Enforcement in Foreign Jurisdictions
If you win an Israeli arbitral award and need to enforce it against assets held outside Israel, you will typically need to file the award with a court in that jurisdiction. Many countries have their own rules about what becomes public at enforcement stage. This is a structural reality of international arbitration that no confidentiality clause can fully prevent — it is worth planning for it.
Regulatory and Legal Disclosure Obligations
Publicly listed companies in Israel are subject to disclosure obligations under securities law that may require them to report the existence of material disputes, including arbitrations. Similarly, foreign companies listed on overseas exchanges may face disclosure obligations under their local securities rules. A confidentiality clause cannot override a statutory disclosure requirement.
Insolvency Proceedings
If a party to the arbitration becomes insolvent and enters receivership or liquidation under Israeli insolvency law, the arbitration and any award may become part of the insolvent estate's affairs — which are administered through court proceedings open to creditors and, to some extent, the public.

━━━━━━━━━━━━━━━━

**PROBLEM SET**
1. According to the text on arbitration confidentiality, what kind of requirement can a confidentiality clause not override?
2. Extract the part of the arbitration confidentiality text between "Regulatory and Legal" and "statutory disclosure requirement.", inclusive.
The data that follows comes from a separate source.

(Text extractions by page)
━━━━━━━━━━━━━━━━

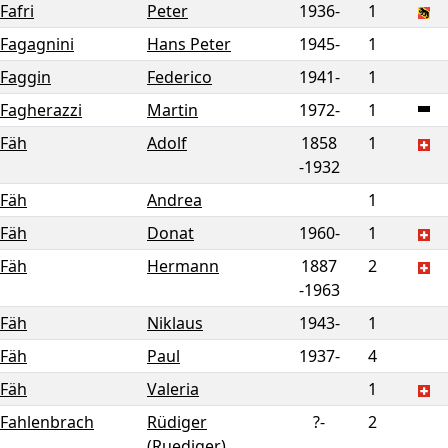
Fafri
Peter
1936-
1
Fagagnini
Hans Peter
1945-
1
Faggin
Federico
1941-
1
Fagherazzi
Martin
1972-
1
Fäh
Adolf
1858
1
-
1932
Fäh
Andrea
1
Fäh
Donat
1960-
1
Fäh
Hermann
1887
2
-
1963
Fäh
Niklaus
1943-
1
Fäh
Paul
1937-
4
Fäh
Valeria
1
Fahlenbrach
Rüdiger
?-
2
(Ruediger)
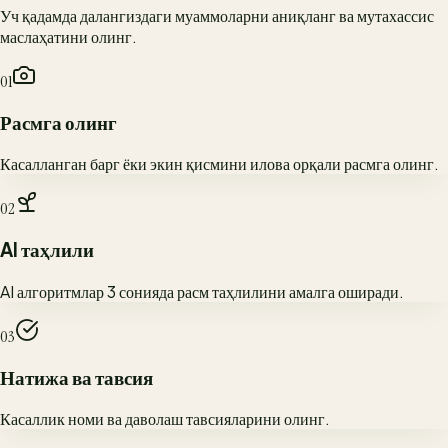
Уч қадамда далангиздаги муаммоларни аниқланг ва мутахассис
маслаҳатини олинг.
01
Расмга олинг
Касалланган барг ёки экин қисмини илова орқали расмга олинг.
02
AI таҳлили
AI алгоритмлар 3 сонияда расм таҳлилини амалга оширади.
03
Натижа ва тавсия
Касаллик номи ва даволаш тавсияларини олинг.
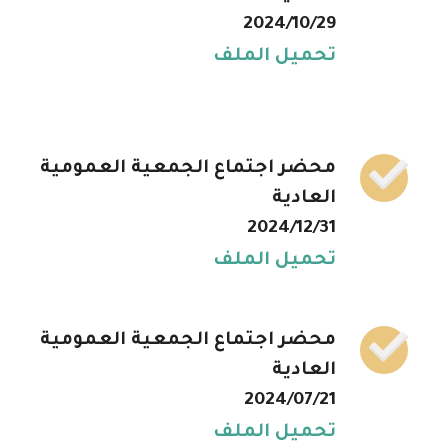
2024/10/29
تحميل الملف
محضر اجتماع الجمعية العمومية
العادية
2024/12/31
تحميل الملف
محضر اجتماع الجمعية العمومية
العادية
2024/07/21
تحميل الملف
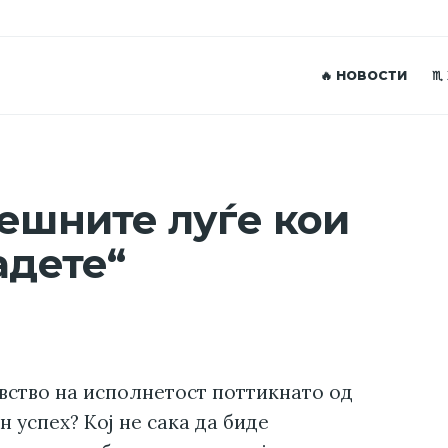
🔥 НОВОСТИ
♏
пешните луѓе кои
адете“
увство на исполнетост поттикнато од
н успех? Кој не сака да биде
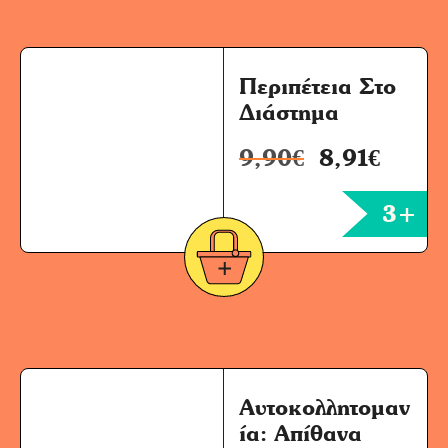
Περιπέτεια Στο
Διάστημα
9,90
€
8,91
€
3+
Αυτοκολλητομαν
ία: Απίθανα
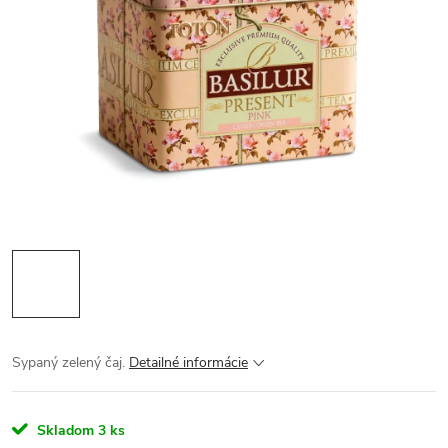
Sypaný zelený čaj.
Detailné informácie
Skladom
3 ks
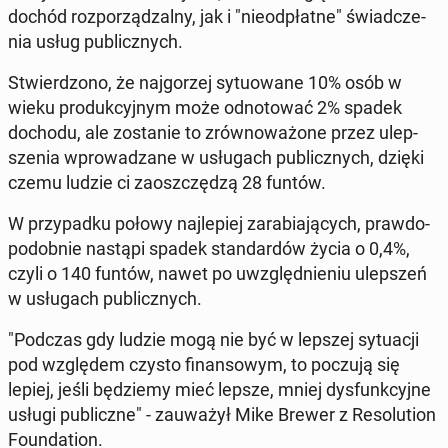
dochód roz­po­rzą­dzal­ny, jak i "nie­od­płat­ne" świad­cze­
nia usług pu­blicz­nych.
Stwier­dzo­no, że naj­go­rzej sy­tu­owa­ne 10% osób w
wieku pro­duk­cyj­nym może od­no­to­wać 2% spadek
dochodu, ale zo­sta­nie to zrów­no­wa­żo­ne przez ulep­
sze­nia wpro­wa­dza­ne w usłu­gach pu­blicz­nych, dzięki
czemu ludzie ci za­osz­czę­dzą 28 funtów.
W przy­pad­ku połowy naj­le­piej za­ra­bia­ją­cych, praw­do­
po­dob­nie nastąpi spadek stan­dar­dów życia o 0,4%,
czyli o 140 funtów, nawet po uwzględ­nie­niu ulep­szeń
w usłu­gach pu­blicz­nych.
"Podczas gdy ludzie mogą nie być w lepszej sy­tu­acji
pod wzglę­dem czysto fi­nan­so­wym, to poczują się
lepiej, jeśli bę­dzie­my mieć lepsze, mniej dys­funk­cyj­ne
usługi pu­blicz­ne" - za­uwa­żył Mike Brewer z Re­so­lu­tion
Fo­un­da­tion.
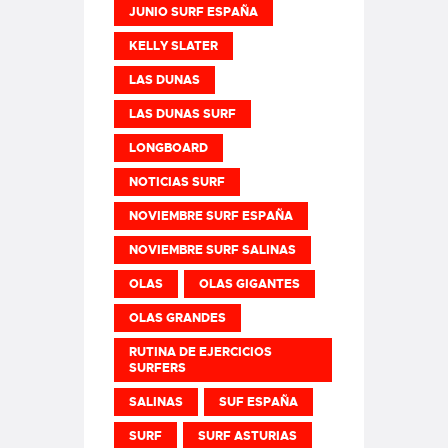
JUNIO SURF ESPAÑA
KELLY SLATER
LAS DUNAS
LAS DUNAS SURF
LONGBOARD
NOTICIAS SURF
NOVIEMBRE SURF ESPAÑA
NOVIEMBRE SURF SALINAS
OLAS
OLAS GIGANTES
OLAS GRANDES
RUTINA DE EJERCICIOS
SURFERS
SALINAS
SUF ESPAÑA
SURF
SURF ASTURIAS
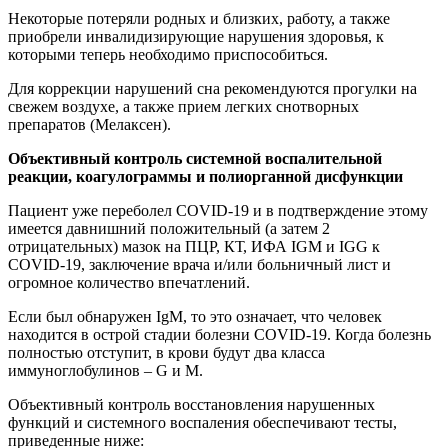
Некоторые потеряли родных и близких, работу, а также
приобрели инвалидизирующие нарушения здоровья, к
которыми теперь необходимо приспособиться.
Для коррекции нарушений сна рекомендуются прогулки на
свежем воздухе, а также прием легких снотворных
препаратов (Мелаксен).
Объективный к
онтроль
системной воспалительной
реакции,
коагулограммы и полиорганной дисфункции
Пациент уже переболел COVID-19 и в подтверждение этому
имеется давнишний положительный (а затем 2
отрицательных) мазок на ПЦР, КТ, ИФА IGМ и IGG к
COVID-19, заключение врача и/или больничный лист и
огромное количество впечатлений.
Если был обнаружен IgМ, то это означает, что человек
находится в острой стадии болезни COVID-19. Когда болезнь
полностью отступит, в крови будут два класса
иммуноглобулинов – G и М.
Объективный контроль восстановления нарушенных
функций и системного воспаления обеспечивают тесты,
приведенные ниже:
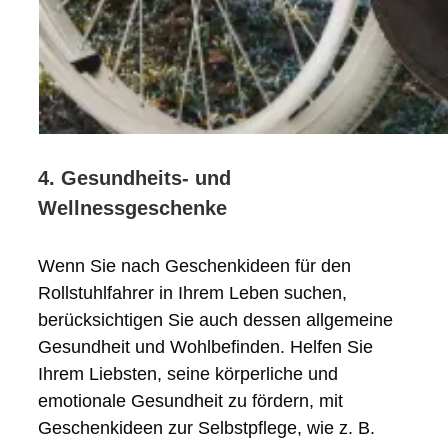
4. Gesundheits- und
Wellnessgeschenke
Wenn Sie nach Geschenkideen für den
Rollstuhlfahrer in Ihrem Leben suchen,
berücksichtigen Sie auch dessen allgemeine
Gesundheit und Wohlbefinden. Helfen Sie
Ihrem Liebsten, seine körperliche und
emotionale Gesundheit zu fördern, mit
Geschenkideen zur Selbstpflege, wie z. B.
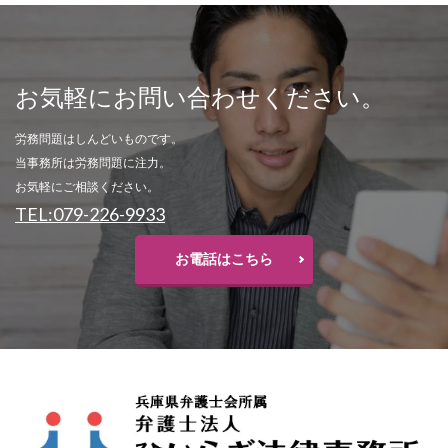
お気軽にお問い合わせください。
労務問題はしんどいものです。
当事務所は労務問題に注力。
お気軽にご相談ください。
TEL:079-226-9933
お電話はこちら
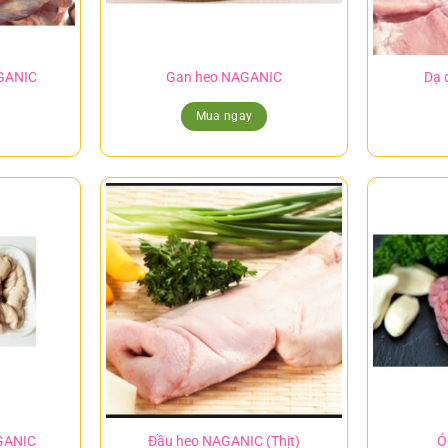
GANIC
Gan heo NAGANIC
Dạ 
Mua ngay
GANIC
Đầu heo NAGANIC (Thịt)
Ó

━━━━━━━━━━━━━━━━

**ANSWERS FOR THE TASKS**
1. A statutory disclosure requirement.

2.
Regulatory and Legal Disclosure Obligations
Publicly listed companies in Israel are subject to disclosure obligations under securities law that may require them to report the existence of material disputes, including arbitrations. Similarly, foreign companies listed on overseas exchanges may face disclosure obligations under their local securities rules. A confidentiality clause cannot override a statutory disclosure requirement.